It’s not every day that a board director has to deal with a climate-change question. Most concerns are back of mind: Would a factory located near a coastline be knocked out by rising floods? Should a new headquarters avoid being near a forest that might be hit with global-warming fires? Could increasing numbers of Category 3 storms render a formerly reliable, well-planned supply chain worthless?

But under a proposed federal rule—buried beginning on page 98 of a 500-page document—such questions may be thrust to top of the boardroom agenda. And with it, the need for a level of expertise that only a fraction of directors have today.

All this come from a long-await proposal from the Securities and Exchange Commission (SEC), one that would require public companies to make extensive public disclosures of climate-related information. Companies would have to reveal their own greenhouse gas emissions, along with climate-related risks likely to have a “material impact” on the business.  They will also need to disclose what expertise board directors have with climate-related risks.

To be sure, such proposals are a long way from being finalized, and the SEC itself is calling for many to be phased in. Still, experts say they could dramatically shift the makeup and responsibilities of boards. For starters, while the number has doubled, only six percent of current directors have any so-called ESG (Environmental, Social, and Governance) skills, according to the National Association of Corporate Directors. Experts say all this could lead to a talent sprint for a new breed of directors—assuming firms can determine how boards should handle this oversight, and whether they want directors with backgrounds just in the environmental or also social or governance issues. “You have companies that are up to date on climate-change risks, but many are years behind,” says Anthony Goodman, a Korn Ferry senior partner, ESG expert, and head of the firms’ Board Effectiveness practice. “This is certainly going to focus their attention on it.”

Navigating weather risks

Although many firms have proposed reducing carbon emissions, few have focused on the financial risks global warming and other climate-related issues may have on their business. Nearly three in four Russell 1000 firms do publish sustainability reports, but experts point out that companies choose their own framework for such ESG disclosures, with no independent verification of the data. The SEC has not previously provided any guidance for benchmarking these practices for investors.

Under the new rules, all of that could change. To draw up its plan, the SEC says it relied heavily on a framework created by the Task Force on Climate-Related Financial Disclosures, or TCFD. The TCFD framework has been backed by the largest asset managers and comes with a seal of approval from the Financial Stability Board, which created the Task Force in 2015. The SEC notes in its proposal that “according to the TCFD, only a small percentage of issuers that voluntarily provided climate-related information presented governance disclosure aligned with the TCFD’s recommendations.”

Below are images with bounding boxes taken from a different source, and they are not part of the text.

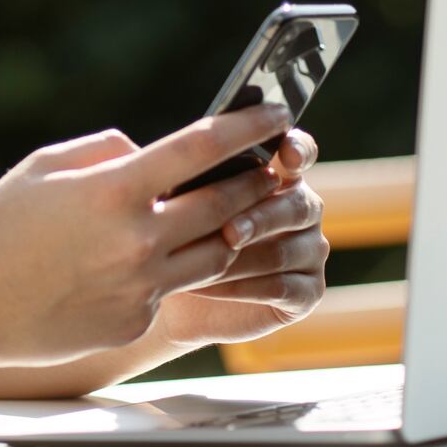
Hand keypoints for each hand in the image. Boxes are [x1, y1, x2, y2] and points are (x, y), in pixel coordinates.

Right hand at [0, 101, 293, 370]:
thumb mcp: (41, 167)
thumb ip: (100, 150)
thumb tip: (142, 149)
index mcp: (114, 189)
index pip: (201, 148)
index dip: (247, 126)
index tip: (276, 114)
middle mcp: (137, 238)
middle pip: (226, 205)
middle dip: (257, 184)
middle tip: (272, 171)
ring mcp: (140, 286)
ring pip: (215, 256)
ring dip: (227, 233)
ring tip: (226, 219)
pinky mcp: (135, 321)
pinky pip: (172, 292)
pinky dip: (172, 275)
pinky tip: (155, 266)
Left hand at [153, 127, 328, 346]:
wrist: (180, 298)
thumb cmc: (178, 237)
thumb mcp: (175, 203)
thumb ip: (174, 175)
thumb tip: (135, 148)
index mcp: (279, 176)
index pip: (301, 153)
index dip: (300, 150)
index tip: (287, 154)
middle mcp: (303, 209)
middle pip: (296, 207)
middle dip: (258, 219)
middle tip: (227, 232)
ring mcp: (310, 251)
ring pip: (282, 252)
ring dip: (238, 260)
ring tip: (199, 264)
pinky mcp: (308, 292)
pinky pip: (280, 287)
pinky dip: (240, 287)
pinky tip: (207, 286)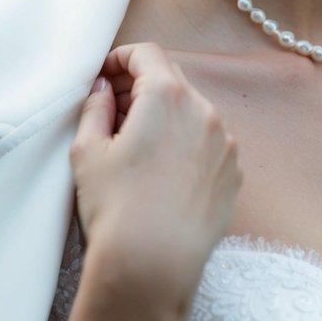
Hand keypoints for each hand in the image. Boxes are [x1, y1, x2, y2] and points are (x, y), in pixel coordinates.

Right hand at [70, 42, 240, 319]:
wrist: (153, 266)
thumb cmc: (115, 208)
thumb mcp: (87, 151)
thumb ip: (96, 107)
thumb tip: (104, 89)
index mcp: (168, 97)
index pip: (147, 54)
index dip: (121, 59)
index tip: (105, 77)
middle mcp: (205, 112)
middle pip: (172, 80)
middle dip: (142, 87)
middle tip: (114, 110)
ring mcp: (225, 144)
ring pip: (193, 113)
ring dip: (167, 117)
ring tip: (138, 146)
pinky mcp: (234, 174)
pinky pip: (208, 144)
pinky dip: (187, 144)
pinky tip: (163, 173)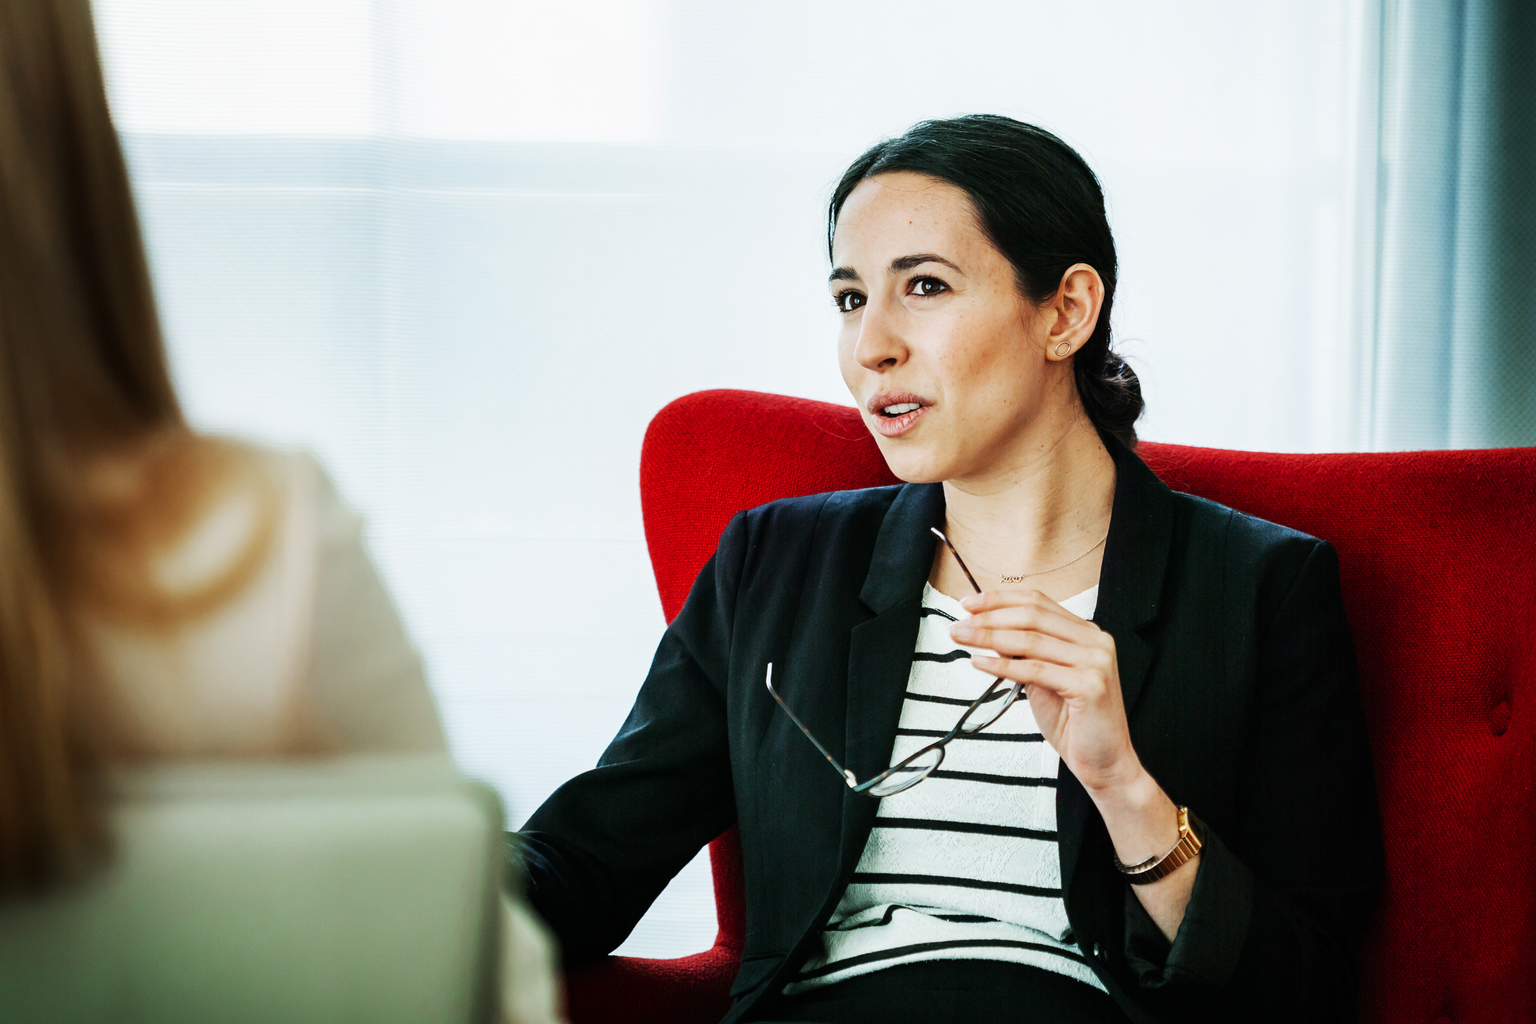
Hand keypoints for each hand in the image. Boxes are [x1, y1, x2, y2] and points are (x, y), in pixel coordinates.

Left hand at [950, 588, 1141, 793]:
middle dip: (989, 618)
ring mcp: (1096, 662)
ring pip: (1030, 640)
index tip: (970, 603)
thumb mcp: (1043, 678)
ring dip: (988, 637)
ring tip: (962, 638)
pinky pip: (1035, 670)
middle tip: (959, 623)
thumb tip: (986, 630)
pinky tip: (980, 663)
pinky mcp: (1090, 685)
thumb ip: (1023, 653)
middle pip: (1032, 616)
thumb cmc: (1074, 722)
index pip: (1038, 601)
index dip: (1000, 599)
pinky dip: (1002, 665)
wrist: (1105, 762)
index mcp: (1087, 633)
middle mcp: (1095, 641)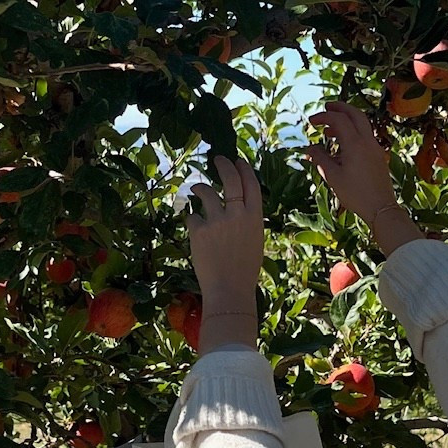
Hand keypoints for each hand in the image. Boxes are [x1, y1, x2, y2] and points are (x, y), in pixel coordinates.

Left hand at [186, 152, 264, 306]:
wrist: (229, 289)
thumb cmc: (244, 269)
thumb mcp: (255, 240)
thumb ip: (247, 219)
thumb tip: (237, 203)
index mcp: (255, 217)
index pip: (251, 184)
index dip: (244, 169)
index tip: (237, 160)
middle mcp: (237, 214)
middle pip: (230, 179)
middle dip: (223, 164)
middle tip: (217, 158)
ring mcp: (217, 221)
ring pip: (205, 192)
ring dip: (199, 188)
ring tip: (195, 190)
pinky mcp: (199, 230)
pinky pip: (192, 216)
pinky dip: (193, 221)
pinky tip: (196, 232)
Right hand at [306, 101, 422, 250]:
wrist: (381, 207)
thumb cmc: (355, 194)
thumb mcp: (332, 177)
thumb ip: (320, 159)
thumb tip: (309, 149)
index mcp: (355, 144)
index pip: (339, 120)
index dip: (324, 117)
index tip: (311, 122)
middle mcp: (367, 141)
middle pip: (355, 114)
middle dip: (340, 108)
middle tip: (326, 107)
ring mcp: (375, 147)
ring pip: (362, 124)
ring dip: (347, 120)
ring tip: (330, 130)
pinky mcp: (378, 155)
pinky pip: (365, 136)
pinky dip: (353, 132)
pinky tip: (342, 146)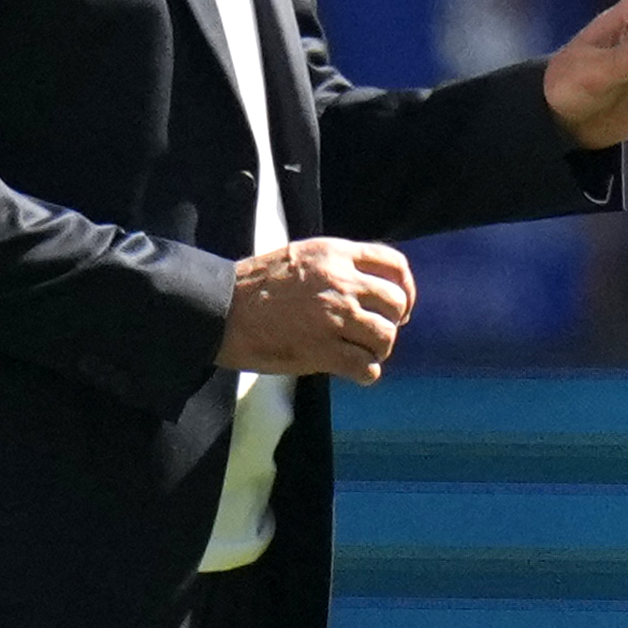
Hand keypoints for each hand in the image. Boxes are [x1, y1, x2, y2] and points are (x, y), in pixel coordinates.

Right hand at [215, 236, 417, 383]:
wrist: (222, 309)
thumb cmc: (257, 285)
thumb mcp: (303, 255)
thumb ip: (339, 264)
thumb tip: (372, 286)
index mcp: (336, 254)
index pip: (395, 264)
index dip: (406, 287)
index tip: (399, 305)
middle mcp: (341, 282)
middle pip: (397, 302)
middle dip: (392, 321)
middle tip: (376, 333)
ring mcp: (333, 317)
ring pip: (386, 336)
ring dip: (378, 348)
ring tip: (361, 352)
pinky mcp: (322, 351)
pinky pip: (366, 367)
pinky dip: (365, 372)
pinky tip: (352, 370)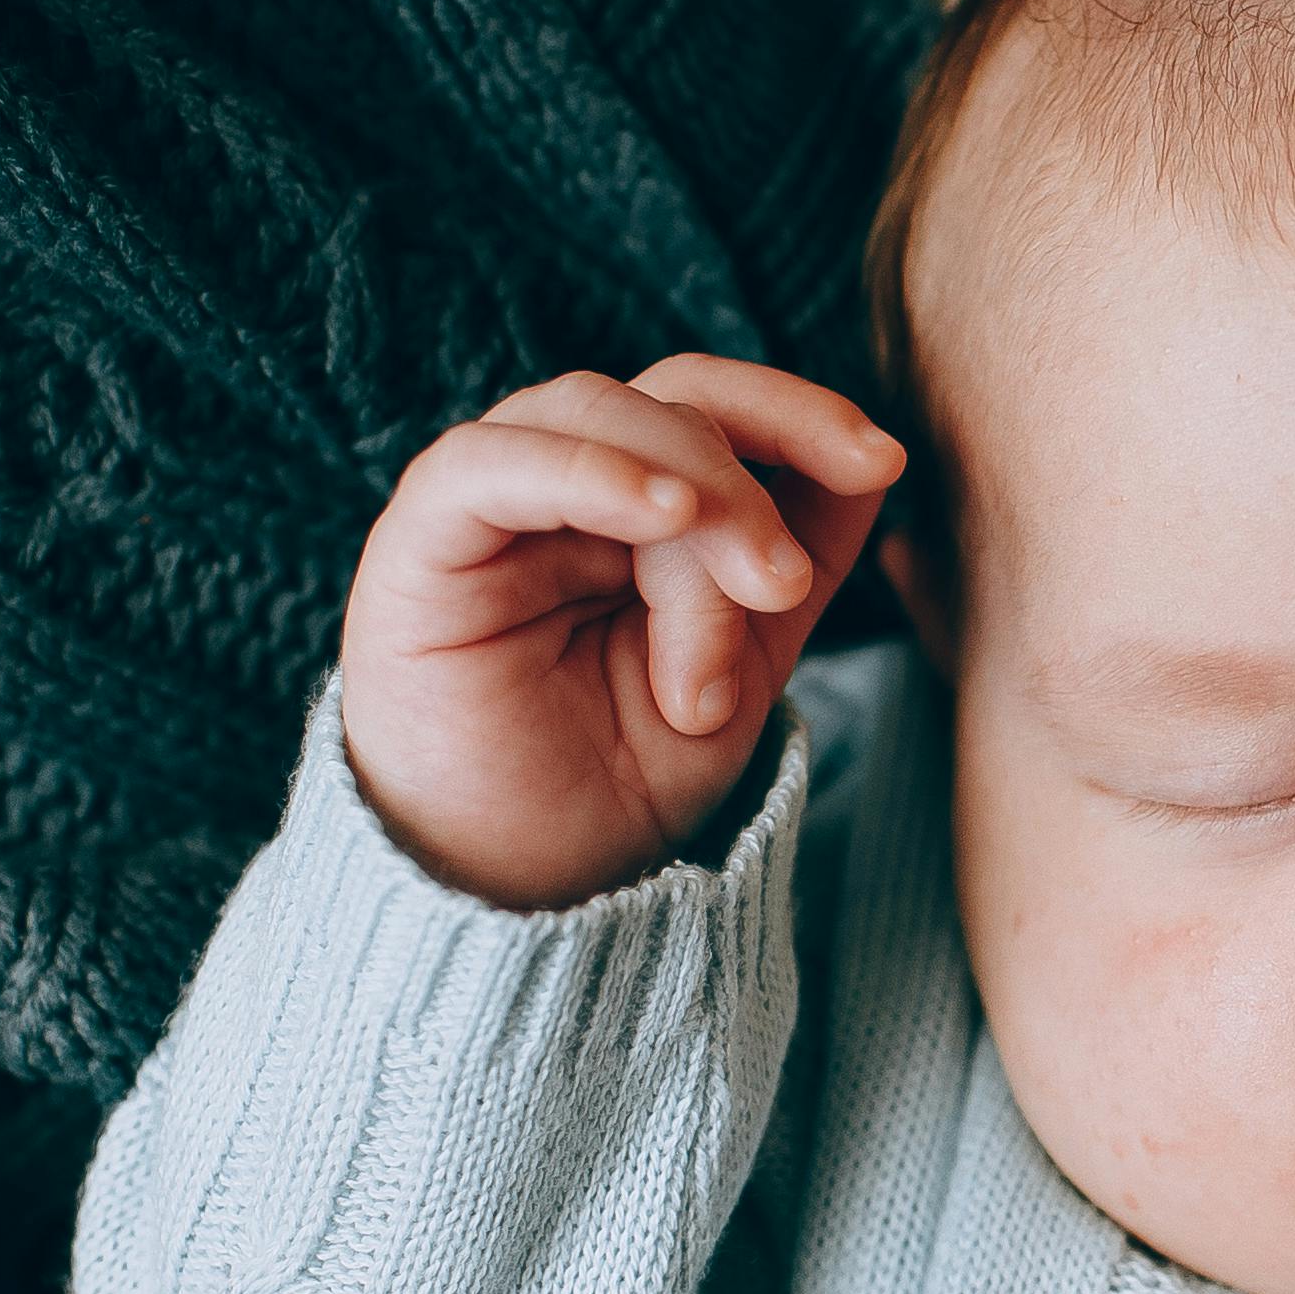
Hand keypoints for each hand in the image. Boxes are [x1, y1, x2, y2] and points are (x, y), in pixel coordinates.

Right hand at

Though the commission’s purview includes only public firms, experts say private companies would not be exempted, since public firms will put pressure on their supply-chain companies to provide data on, say, greenhouse gas emissions. The SEC is also looking to add these disclosure requirements not only to the IPO prospectus for private companies looking to list in the public markets, but also to shareholder materials related to acquisitions by public companies of private companies. Private-equity portfolio firms will also come under pressure, via the institutional investors who provide their capital. “This is going to leak into a lot of arenas,” says Goodman. “It’s going to require a lot of companies to do things differently.”

Where boards come in

For directors, the SEC is proposing that companies disclose the extent of the board’s expertise on climate-related risks if any, how boards will provide oversight (such as via a committee), and how frequently management will report climate-related concerns to the board. Boards would also need to disclose how climate-related risks are integrated into corporate strategy and risk management, as well as the setting of targets and goals.

According to Goodman, the obvious step firms may take would be to add directors with climate-related expertise. “The idea would be suggest to stakeholders that the firm is taking action,” he says. But he points out that approach did not prevent ExxonMobil from losing a proxy contest to investment firm Engine No. 1 last year. In appointing a climate scientist to the board in 2017, Exxon was ahead of the game, but the directors Engine No. 1 added to the board in 2021 had broader industry expertise. “There is an inherent risk in adding board members with overly narrow expertise,” Goodman says, citing a well-noticed comment that a board full of one-trick ponies can just be circus.

The emerging ESG director

If boards do need to attract candidates with broader ESG and sustainability skill sets, not just climate-related ones, what are they really looking for? Several profiles have emerged:

1. P&L leaders

These leaders bring an integrated approach to people, planet, and profit. They often come from companies that have integrated ESG and sustainability into their long-term business strategy.

2. Functional leaders

Functional leaders may have acted as chief sustainability officers or P&L leaders in other industries. This newer role may be difficult to fill, as seasoned talent is in short supply.

3. Investors

Investors who have focused on integrating ESG into investment decisions whether as portfolio managers, stewardship leaders, or chief investment officers.

Adding to the potential balkanization of the board, Goodman adds, is a different SEC proposal that would require boards to disclose if directors have any cybersecurity expertise. He says that firms that have merely added directors with that expertise discovered that those directors were unable to guide or challenge the main business of the board, including strategy and capital allocation, broader risk, and CEO succession planning. “Just having an expert in one area isn’t enough,” he says, “it's important for companies and boards to ensure that new directors have the broader experience and expertise the job requires.”

Doing the homework first

In Goodman’s view, smart firms and boards should first assess how much climate risk they have, and take steps accordingly. “You need to do your homework,” he says. “For many companies, maybe there isn’t any material risk. For others maybe there is a lot.” He also advocates that whether an expert is added or not, all directors need to become more much knowledgeable about the topic. “You don’t want to become too reliant on one climate scientist you might have on the board,” he says. “You want to be able to contribute fully to the firm’s overall risk oversight and strategy, including climate-change risk.”

In the end, he believes, many firms will want to add directors from an emerging pool of so-called ESG directors (see box), who are less specialized in any one field but knowledgeable on a range of ESG matters and grounded in business experience. “I think the baseline for every director is that boards need to get educated about climate and other ESG matters and not simply rely on experts,” he says.